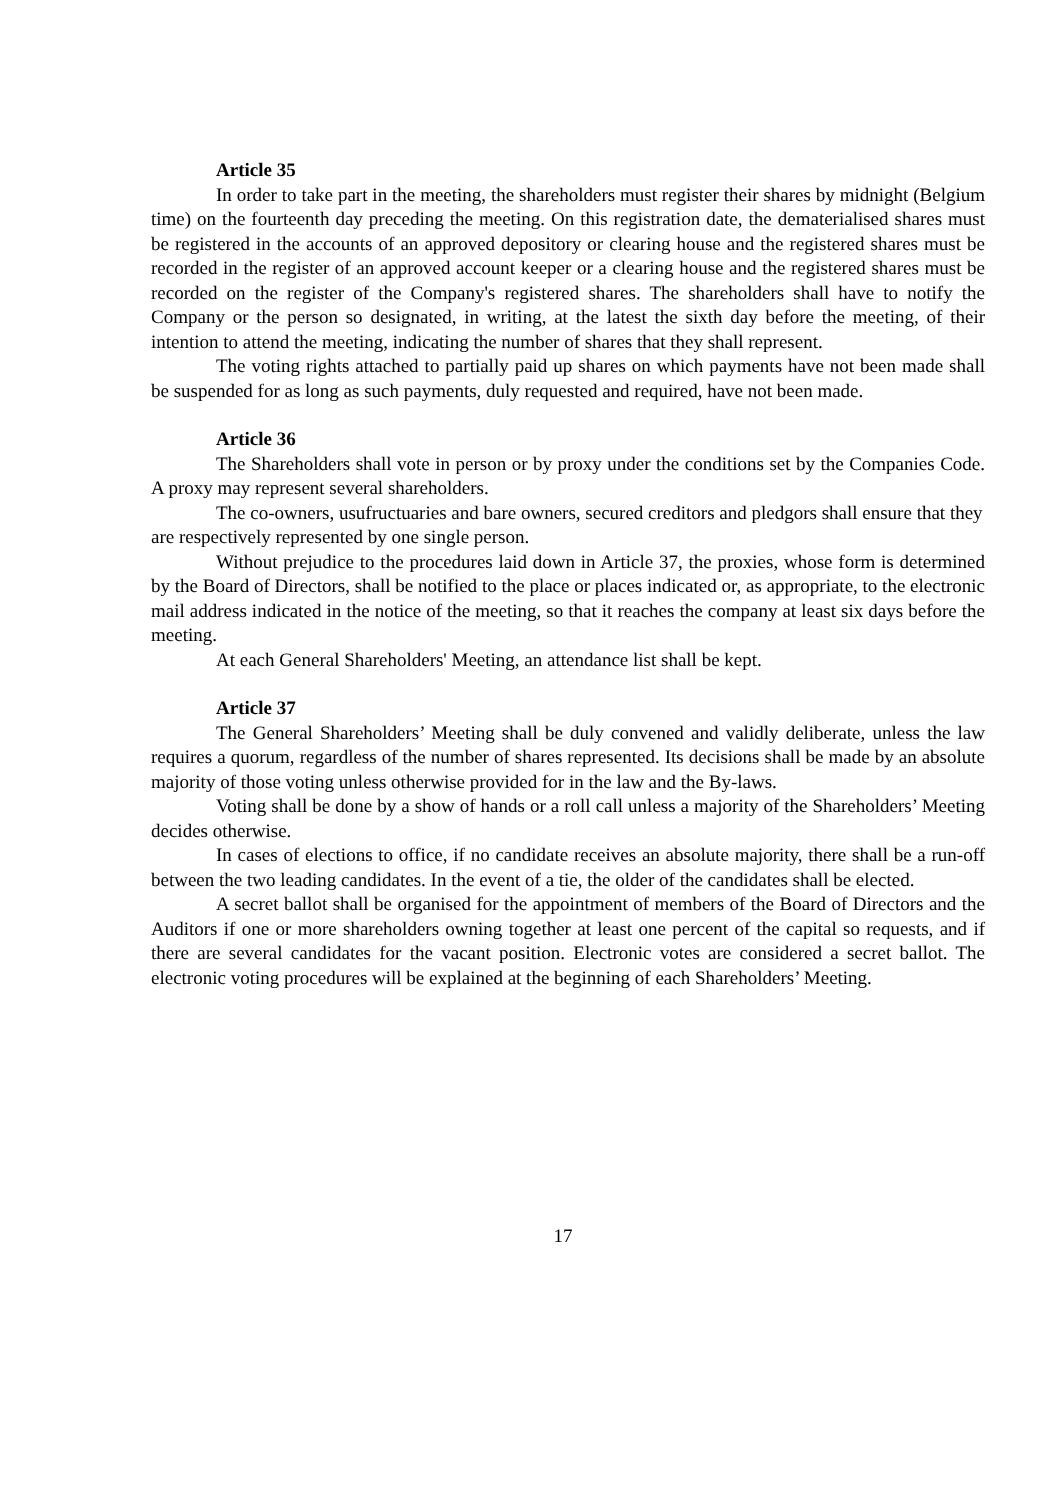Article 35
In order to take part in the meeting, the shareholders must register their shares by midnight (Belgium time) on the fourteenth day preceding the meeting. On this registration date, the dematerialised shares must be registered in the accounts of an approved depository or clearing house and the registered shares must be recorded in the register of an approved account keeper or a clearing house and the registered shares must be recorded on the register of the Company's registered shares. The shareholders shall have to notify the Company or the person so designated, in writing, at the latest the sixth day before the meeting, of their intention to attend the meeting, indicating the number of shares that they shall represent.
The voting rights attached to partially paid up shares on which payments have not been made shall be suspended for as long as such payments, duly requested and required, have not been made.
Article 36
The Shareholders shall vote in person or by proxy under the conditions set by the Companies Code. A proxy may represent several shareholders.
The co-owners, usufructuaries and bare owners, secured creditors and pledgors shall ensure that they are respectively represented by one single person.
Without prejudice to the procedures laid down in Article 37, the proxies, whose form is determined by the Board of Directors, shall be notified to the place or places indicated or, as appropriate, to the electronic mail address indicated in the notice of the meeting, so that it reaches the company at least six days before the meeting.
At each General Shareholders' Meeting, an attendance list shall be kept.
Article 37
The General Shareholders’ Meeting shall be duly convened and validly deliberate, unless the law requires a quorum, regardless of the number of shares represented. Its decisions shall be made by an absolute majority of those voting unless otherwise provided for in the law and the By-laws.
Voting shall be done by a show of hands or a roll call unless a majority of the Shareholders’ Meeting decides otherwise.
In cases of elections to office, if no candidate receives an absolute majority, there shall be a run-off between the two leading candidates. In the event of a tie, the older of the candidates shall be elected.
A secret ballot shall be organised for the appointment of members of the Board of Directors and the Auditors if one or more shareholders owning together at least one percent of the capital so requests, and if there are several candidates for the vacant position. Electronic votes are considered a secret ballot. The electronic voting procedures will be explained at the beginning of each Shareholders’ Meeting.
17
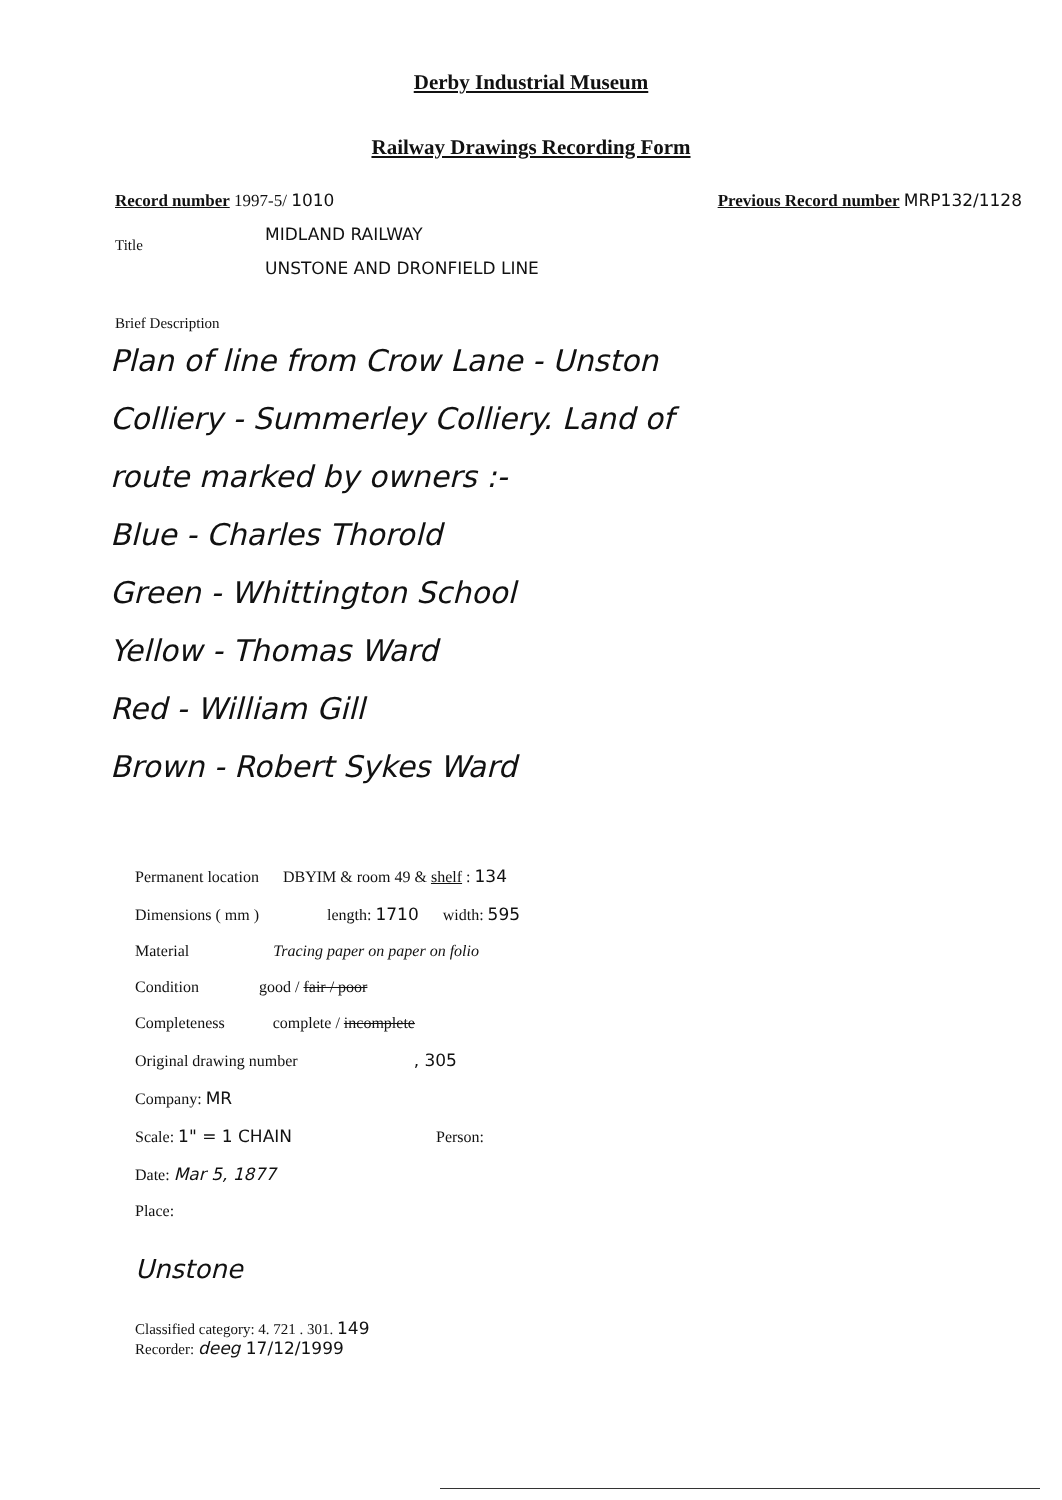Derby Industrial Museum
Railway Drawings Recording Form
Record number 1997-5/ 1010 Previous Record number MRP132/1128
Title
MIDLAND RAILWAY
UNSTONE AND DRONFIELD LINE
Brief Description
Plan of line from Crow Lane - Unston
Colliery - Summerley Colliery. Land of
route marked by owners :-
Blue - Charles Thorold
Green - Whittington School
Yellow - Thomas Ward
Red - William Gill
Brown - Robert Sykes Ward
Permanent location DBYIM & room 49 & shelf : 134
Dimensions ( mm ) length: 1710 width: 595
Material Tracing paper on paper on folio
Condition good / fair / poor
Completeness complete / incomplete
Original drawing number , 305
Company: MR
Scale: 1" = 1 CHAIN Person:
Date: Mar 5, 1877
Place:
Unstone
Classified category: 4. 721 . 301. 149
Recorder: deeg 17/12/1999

------------

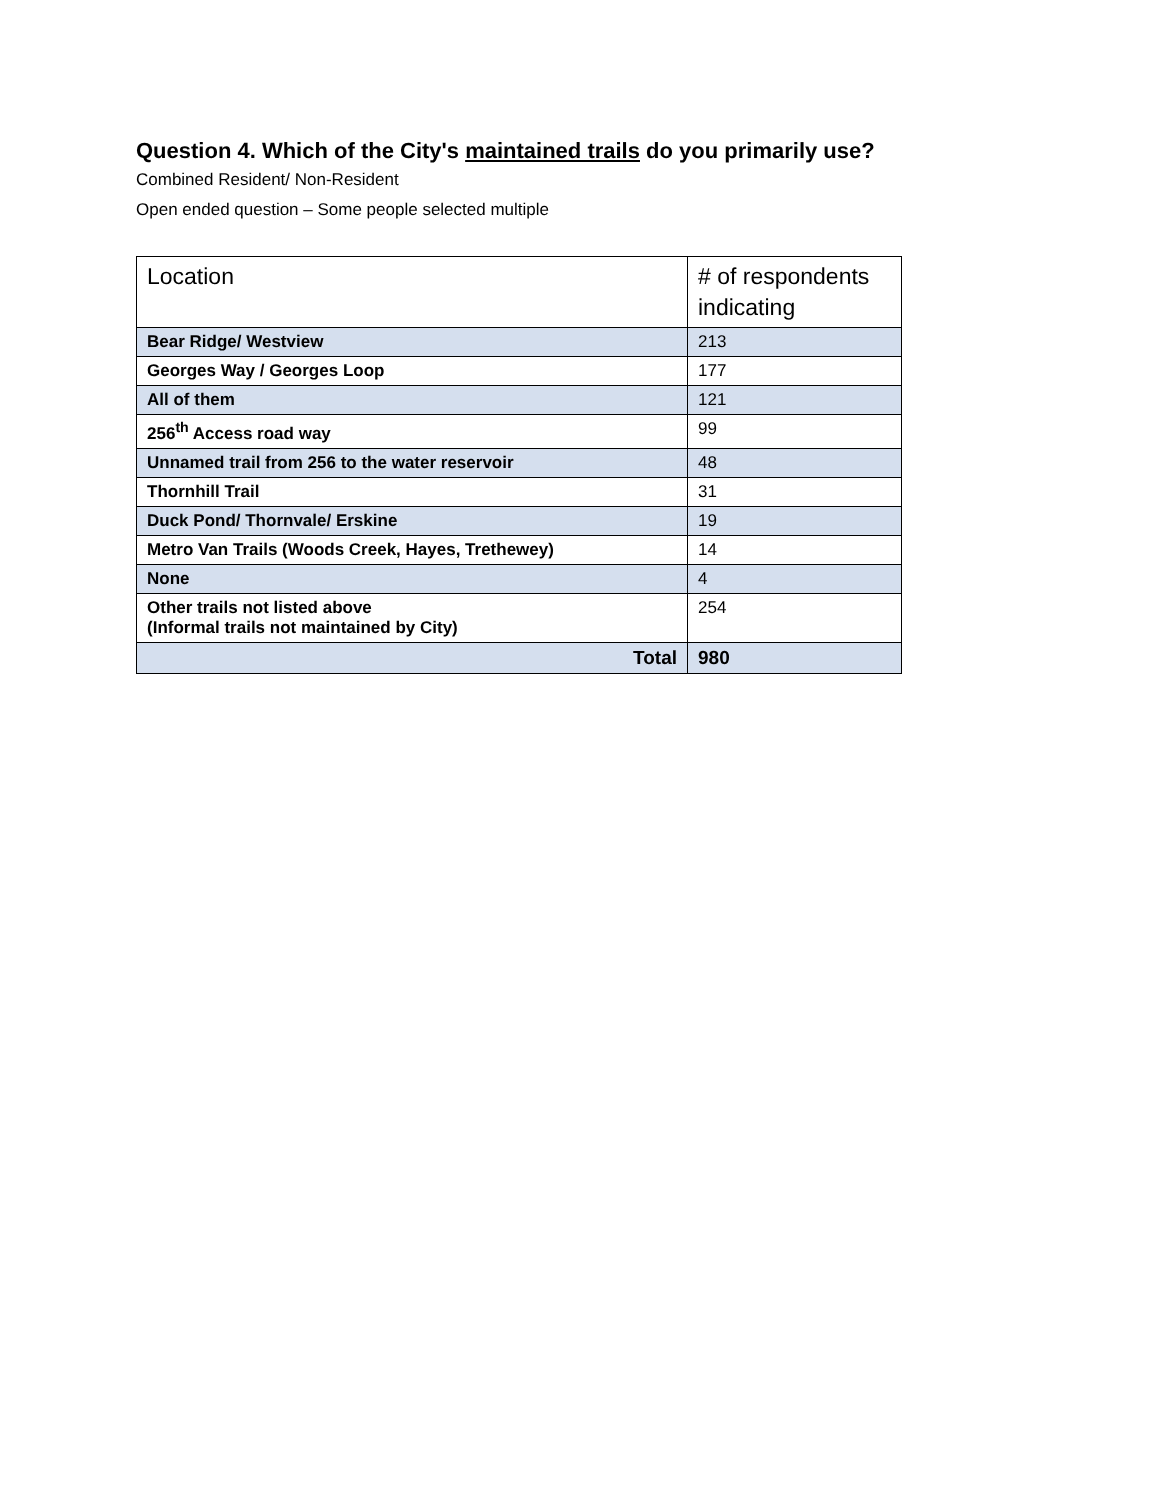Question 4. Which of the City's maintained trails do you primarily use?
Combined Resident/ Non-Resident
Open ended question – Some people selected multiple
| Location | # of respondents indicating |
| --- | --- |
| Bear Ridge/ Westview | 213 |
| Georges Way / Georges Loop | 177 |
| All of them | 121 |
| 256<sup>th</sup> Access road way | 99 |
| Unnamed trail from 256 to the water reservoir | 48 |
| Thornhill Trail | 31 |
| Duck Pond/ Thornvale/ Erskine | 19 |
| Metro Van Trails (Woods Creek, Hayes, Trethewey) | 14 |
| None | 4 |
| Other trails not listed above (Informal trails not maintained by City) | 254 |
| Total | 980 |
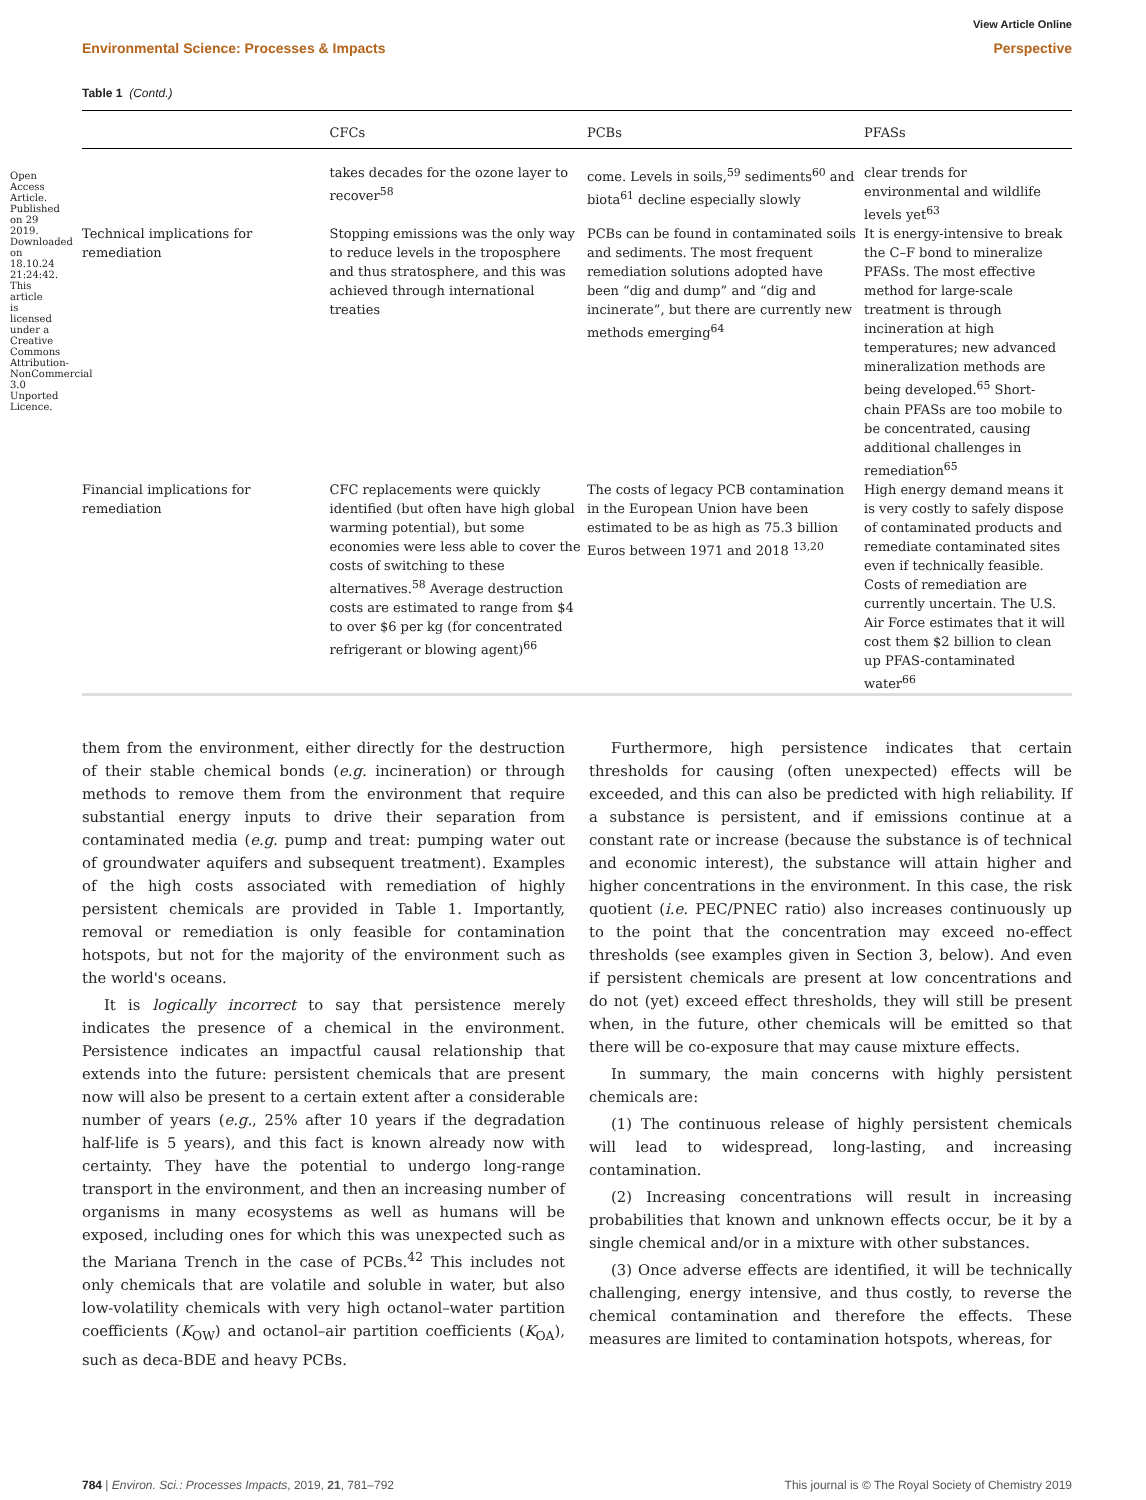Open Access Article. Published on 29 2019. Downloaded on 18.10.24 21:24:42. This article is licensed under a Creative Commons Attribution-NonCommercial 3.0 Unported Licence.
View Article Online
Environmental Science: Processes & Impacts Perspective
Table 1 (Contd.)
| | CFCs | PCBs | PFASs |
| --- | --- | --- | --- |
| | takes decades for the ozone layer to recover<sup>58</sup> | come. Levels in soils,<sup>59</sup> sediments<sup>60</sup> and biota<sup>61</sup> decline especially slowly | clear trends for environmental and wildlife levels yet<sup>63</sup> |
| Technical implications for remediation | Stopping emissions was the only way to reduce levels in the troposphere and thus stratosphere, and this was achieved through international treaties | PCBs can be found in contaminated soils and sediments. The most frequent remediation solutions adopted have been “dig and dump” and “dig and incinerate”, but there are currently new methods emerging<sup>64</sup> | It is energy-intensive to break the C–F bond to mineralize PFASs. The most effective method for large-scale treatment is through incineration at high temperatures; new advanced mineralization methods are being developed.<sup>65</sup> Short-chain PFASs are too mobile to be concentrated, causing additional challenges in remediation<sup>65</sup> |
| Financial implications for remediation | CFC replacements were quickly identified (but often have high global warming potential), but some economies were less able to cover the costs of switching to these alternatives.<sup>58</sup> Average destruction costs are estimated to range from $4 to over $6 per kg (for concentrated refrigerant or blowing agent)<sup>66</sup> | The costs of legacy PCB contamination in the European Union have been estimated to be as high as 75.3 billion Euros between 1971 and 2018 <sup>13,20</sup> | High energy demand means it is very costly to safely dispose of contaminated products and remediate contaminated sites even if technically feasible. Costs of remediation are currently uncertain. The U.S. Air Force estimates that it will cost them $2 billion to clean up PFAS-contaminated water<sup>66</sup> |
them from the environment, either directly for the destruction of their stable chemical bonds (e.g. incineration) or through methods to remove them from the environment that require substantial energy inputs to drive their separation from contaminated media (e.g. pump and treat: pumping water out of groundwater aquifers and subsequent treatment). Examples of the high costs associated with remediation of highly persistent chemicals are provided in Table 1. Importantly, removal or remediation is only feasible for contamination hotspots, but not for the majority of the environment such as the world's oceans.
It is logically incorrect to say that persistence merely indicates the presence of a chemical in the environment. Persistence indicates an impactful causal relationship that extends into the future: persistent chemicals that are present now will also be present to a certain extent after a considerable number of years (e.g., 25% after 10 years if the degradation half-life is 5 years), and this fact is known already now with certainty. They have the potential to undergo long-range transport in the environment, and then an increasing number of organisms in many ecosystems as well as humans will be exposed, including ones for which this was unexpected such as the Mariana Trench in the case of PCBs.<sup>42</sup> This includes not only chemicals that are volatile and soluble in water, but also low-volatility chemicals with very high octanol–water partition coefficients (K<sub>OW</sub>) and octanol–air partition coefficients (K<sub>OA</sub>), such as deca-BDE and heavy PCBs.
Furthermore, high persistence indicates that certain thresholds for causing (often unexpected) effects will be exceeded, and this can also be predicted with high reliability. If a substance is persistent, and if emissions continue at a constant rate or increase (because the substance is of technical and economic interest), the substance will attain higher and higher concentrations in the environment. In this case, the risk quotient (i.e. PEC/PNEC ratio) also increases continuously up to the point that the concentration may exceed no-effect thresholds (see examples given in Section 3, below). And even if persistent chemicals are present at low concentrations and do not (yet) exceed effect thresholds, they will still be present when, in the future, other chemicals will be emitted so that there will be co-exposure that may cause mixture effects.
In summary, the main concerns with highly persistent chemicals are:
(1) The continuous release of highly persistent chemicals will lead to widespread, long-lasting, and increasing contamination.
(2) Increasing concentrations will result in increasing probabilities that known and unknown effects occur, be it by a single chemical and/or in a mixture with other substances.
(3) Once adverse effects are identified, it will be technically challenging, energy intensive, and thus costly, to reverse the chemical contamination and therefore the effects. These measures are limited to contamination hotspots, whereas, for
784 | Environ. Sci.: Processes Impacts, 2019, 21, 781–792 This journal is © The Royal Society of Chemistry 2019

------------

#### WORK REQUIRED:
Would you print exactly, and only, the lines of the data above from the line with "Date: Mar 5, 1877" through the line with "Recorder: deeg 17/12/1999", inclusive?

#### SOLVED EXERCISE:
Date: Mar 5, 1877
Place:
Unstone
Classified category: 4. 721 . 301. 149
Recorder: deeg 17/12/1999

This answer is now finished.